Além da canibalização, em tecnologia é típico existir um fenómeno que Clode descreve como “a tendência de "winner takes all”, referindo-se ao facto de que não costuma ter duas ou mais empresas que sejam igualmente boas no mesmo segmento. “No final é uma que fica com a quota de mercado, e isto conduz a uma concentração natural em algumas áreas do mercado”, indica. A novidade nesta tendência é que estão a surgir empresas que utilizam a sua vantagem competitiva numa área para começar a ser dominante em outra área do mercado, como são os casos da Amazon, Alibaba ou do Tencent.

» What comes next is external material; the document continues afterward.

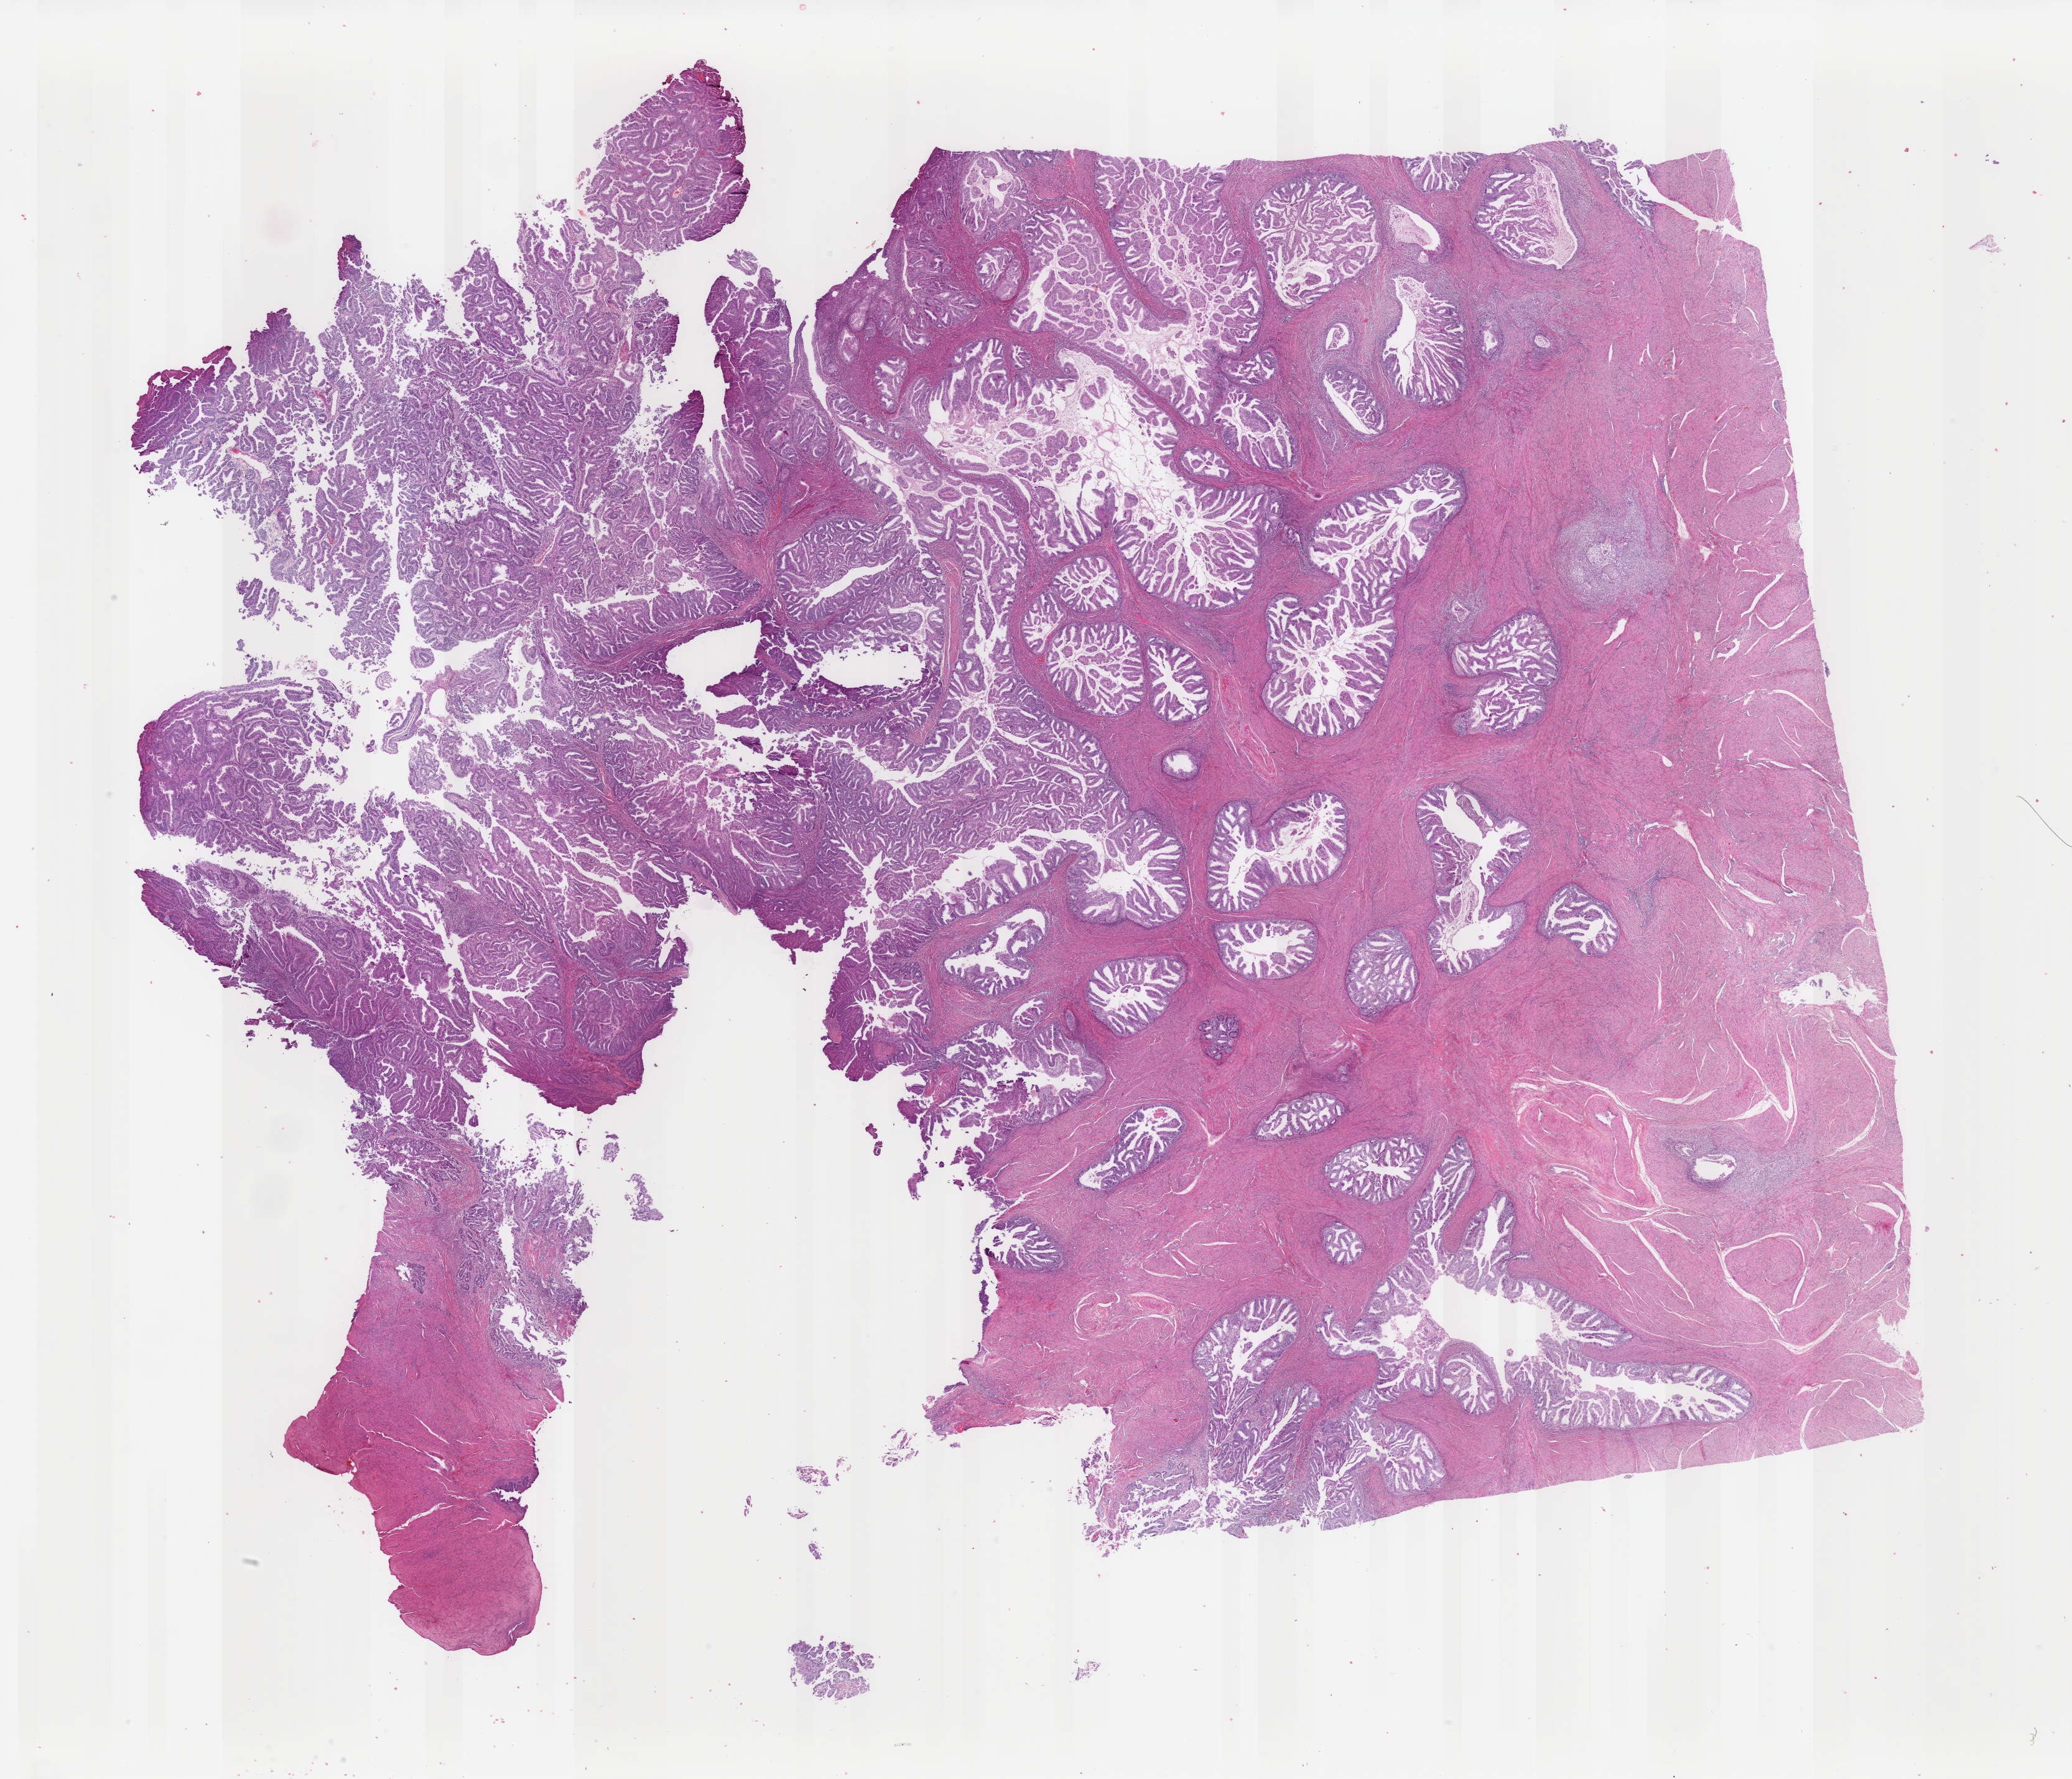
Digitized H&E-stained tissue section (whole slide) — a low-resolution overview of the entire scanned area, about 26.4 x 22.7 mm; formalin-fixed paraffin-embedded (FFPE) diagnostic section; uterus, primary tumour sample. Patient: female, age at initial diagnosis 61 years. Histologic grade: G2 (moderately differentiated).
* FIGO stage: IB
* diagnosis: Endometrioid adenocarcinoma, NOS (endometrium)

O último ponto chave não está na bolsa: algumas das empresas mais disruptivas ainda são privadas, como a Uber ou o Airnb. Estas são empresas apetitosas para o capital de risco, que procura altos retornos sobre o seu investimento. “Esta tendência cria problemas de valorização para nós, e implica que estas empresas se mantenham como propriedade privada durante mais tempo”, resume Clode.